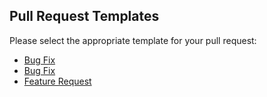 <!--- Provide a general summary of your changes in the Title above -->

## Pull Request Templates

Please select the appropriate template for your pull request:

-   [Bug Fix](?template=bug_fix.md)
-   [Bug Fix](?template=bug_fix.yaml)
-   [Feature Request](?template=feature_request.md)
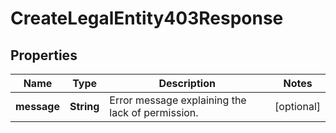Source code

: 

# CreateLegalEntity403Response


## Properties

| Name | Type | Description | Notes |
|------------ | ------------- | ------------- | -------------|
|**message** | **String** | Error message explaining the lack of permission. |  [optional] |



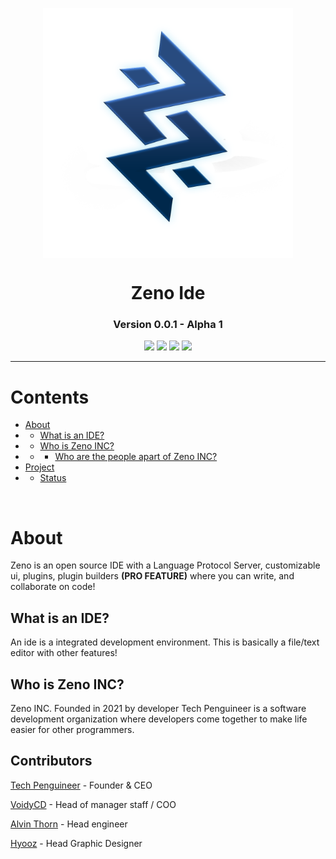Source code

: <p align="center">
    <img align="center" src="icons/logo.png" width=400px>
    <h1 align="center"> Zeno Ide </h1>
    <h3 align="center">  Version 0.0.1 - Alpha 1</h3>
</p>

<p align="center">
    <img src="https://img.shields.io/github/issues/ZenoINC/Zeno-IDE/opened.svg">
    <img src="https://img.shields.io/github/issues/ZenoINC/Zeno-IDE/bug.svg">
    <img src="https://img.shields.io/github/commit-activity/m/Techpenguineer/Dunamis">
    <img src="https://img.shields.io/github/contributors/ZenoINC/Zeno-IDE">
</p>
<hr>

# Contents

- [About](#about)
- - [What is an IDE?](#what-is-an-ide)
- - [Who is Zeno INC?](#who-is-zeno-inc)
- - - [Who are the people apart of Zeno INC?](#contributors)
- [Project](#project)
- - [Status](#project-development-status)

<br>

# About
 Zeno is an open source IDE with a Language Protocol Server, customizable ui, plugins, plugin builders **(PRO FEATURE)** where you can write, and collaborate on code!

## What is an IDE?
An ide is a integrated development environment. This is basically a file/text editor with other features! 

## Who is Zeno INC?
Zeno INC. Founded in 2021 by developer Tech Penguineer is a software development organization where developers come together to make life easier for other programmers.

## Contributors

[Tech Penguineer](https://github.com/TechPenguineer) - Founder & CEO

[VoidyCD](https://github.com/VoidyCD) - Head of manager staff / COO

[Alvin Thorn](https://github.com/AlvinThorn008) - Head engineer 

[Hyooz](https://www.youtube.com/channel/UC55Qio5fOoPuz0JbpGURUjw) - Head Graphic Designer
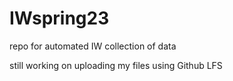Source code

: # IWspring23
repo for automated IW collection of data


still working on uploading my files using Github LFS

------------

*GOAL OF THE EXERCISE*
Output the material word for word, and keep the pictures out.

*RESPONSE*
 <!--- Provide a general summary of your changes in the Title above -->

## Pull Request Templates

Please select the appropriate template for your pull request:

-   [Bug Fix](?template=bug_fix.md)
-   [Bug Fix](?template=bug_fix.yaml)
-   [Feature Request](?template=feature_request.md)
Source code

: 

# CreateLegalEntity403Response


## Properties

| Name | Type | Description | Notes |
|------------ | ------------- | ------------- | -------------|
|**message** | **String** | Error message explaining the lack of permission. |  [optional] |



Source code

: <p align="center">
    <img align="center" src="icons/logo.png" width=400px>
    <h1 align="center"> Zeno Ide </h1>
    <h3 align="center">  Version 0.0.1 - Alpha 1</h3>
</p>

<p align="center">
    <img src="https://img.shields.io/github/issues/ZenoINC/Zeno-IDE/opened.svg">
    <img src="https://img.shields.io/github/issues/ZenoINC/Zeno-IDE/bug.svg">
    <img src="https://img.shields.io/github/commit-activity/m/Techpenguineer/Dunamis">
    <img src="https://img.shields.io/github/contributors/ZenoINC/Zeno-IDE">
</p>
<hr>

# Contents

- [About](#about)
- - [What is an IDE?](#what-is-an-ide)
- - [Who is Zeno INC?](#who-is-zeno-inc)
- - - [Who are the people apart of Zeno INC?](#contributors)
- [Project](#project)
- - [Status](#project-development-status)

<br>

# About
 Zeno is an open source IDE with a Language Protocol Server, customizable ui, plugins, plugin builders **(PRO FEATURE)** where you can write, and collaborate on code!

## What is an IDE?
An ide is a integrated development environment. This is basically a file/text editor with other features! 

## Who is Zeno INC?
Zeno INC. Founded in 2021 by developer Tech Penguineer is a software development organization where developers come together to make life easier for other programmers.

## Contributors

[Tech Penguineer](https://github.com/TechPenguineer) - Founder & CEO

[VoidyCD](https://github.com/VoidyCD) - Head of manager staff / COO

[Alvin Thorn](https://github.com/AlvinThorn008) - Head engineer 

[Hyooz](https://www.youtube.com/channel/UC55Qio5fOoPuz0JbpGURUjw) - Head Graphic Designer
Source code

: # IWspring23
repo for automated IW collection of data


still working on uploading my files using Github LFS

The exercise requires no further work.